Emanuele Rauco / www.radiocinema.it

La 12/a edizione del Festival del Cinema Europeo di Lecce ha aperto i battenti (proseguirà fino a sabato 16 aprile) all’insegna della commistione tra presente e passato, come giusto per una rassegna che ha fatto della ricognizione delle tendenza del cinema continentale un suo cavallo di battaglia. L’apertura ufficiale del festival è avvenuta con Henry, il nuovo atteso (gestazione produttiva di quasi tre anni, ancora senza distribuzione) film di Alessandro Piva, già autore di La capa gira e Mio cognato: una storia nera di droga e criminalità – Henry è il nomignolo dell’eroina – girata in una Roma periferica squallida e cupa: peccato che le ambizioni realistiche del regista, con tanto di confessioni in camera, si svendano a un tarantinismo di bassa lega, manierato e senza invenzioni formali sufficienti a riscattarne il dilettantismo (e il basso budget non è una scusante).

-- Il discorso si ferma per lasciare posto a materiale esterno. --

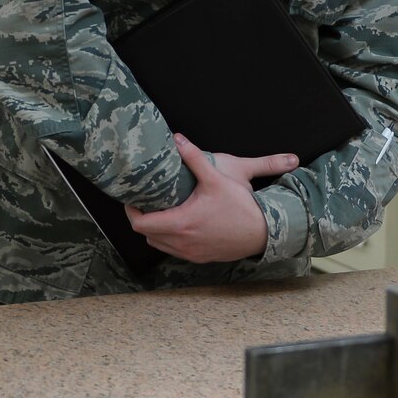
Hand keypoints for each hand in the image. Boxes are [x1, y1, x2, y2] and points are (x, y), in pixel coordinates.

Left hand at [124, 133, 297, 264]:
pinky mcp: (199, 258)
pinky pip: (174, 251)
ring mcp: (190, 253)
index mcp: (180, 224)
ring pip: (159, 244)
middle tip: (146, 202)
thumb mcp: (216, 179)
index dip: (132, 211)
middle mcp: (181, 243)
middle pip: (145, 234)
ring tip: (161, 212)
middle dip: (142, 218)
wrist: (265, 232)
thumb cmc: (242, 207)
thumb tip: (178, 140)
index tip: (135, 198)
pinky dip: (170, 239)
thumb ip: (194, 159)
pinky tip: (179, 225)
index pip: (139, 223)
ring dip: (155, 230)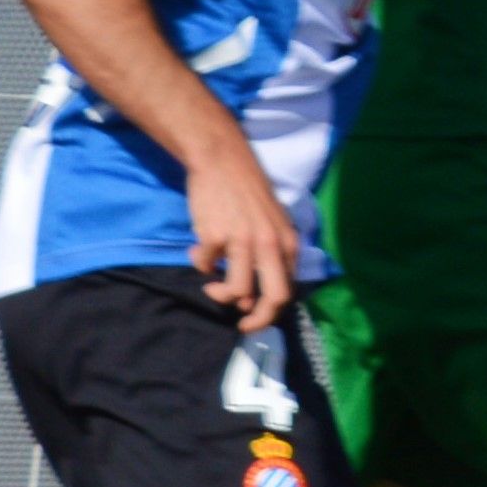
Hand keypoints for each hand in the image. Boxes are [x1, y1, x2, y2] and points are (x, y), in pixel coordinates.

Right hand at [181, 138, 298, 325]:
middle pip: (274, 298)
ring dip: (220, 294)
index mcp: (288, 243)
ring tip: (211, 284)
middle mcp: (271, 245)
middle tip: (243, 325)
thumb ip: (268, 257)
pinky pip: (204, 266)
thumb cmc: (246, 195)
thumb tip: (252, 298)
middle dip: (259, 320)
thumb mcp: (271, 225)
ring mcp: (243, 242)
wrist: (223, 161)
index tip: (255, 319)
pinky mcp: (215, 237)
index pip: (288, 289)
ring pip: (237, 291)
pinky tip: (198, 249)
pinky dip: (199, 263)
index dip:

Meglio, molto meglio Lisetta Carmi, un’anima in cammino di Daniele Segre, già presentato a Venezia: ritratto di una donna che ha cercato il proprio percorso attraverso le forme d’arte, dalla musica alla fotografia, approdando alla spiritualità. Segre – e Carmi – lavora su se stesso e il rapporto con gli altri e conquista il pubblico con la forza dell’evidenza. Ma il festival punta molto anche sulla memoria storica del cinema: centrali diventano gli omaggi. A Toni Servillo, eletto a simbolo del cinema italiano contemporaneo e protagonista di una retrospettiva accurata; a Paulo Branco, storico produttore e simbolo del cinema europeo, omaggiato con 5 film selezionati; a Emidio Greco, regista storico di un cinema non commerciale a cui Lecce dedica una retrospettiva integrale e preziosa. C’è anche un concorso: 2 i film in gara, ogni giorno. Si comincia con l’olandese Brownian Movement, che racconta l’attrazione segreta di un medico per i suoi pazienti, quelli più lontani dall’ideale borghese di bellezza, e il polacco Erratum, che racconta il forzato ritorno di un contabile nei luoghi della sua infanzia e della sua memoria. Due film che rafforzano l’idea, anche stilistico, di un cinema europeo dall’identità forte e peculiare.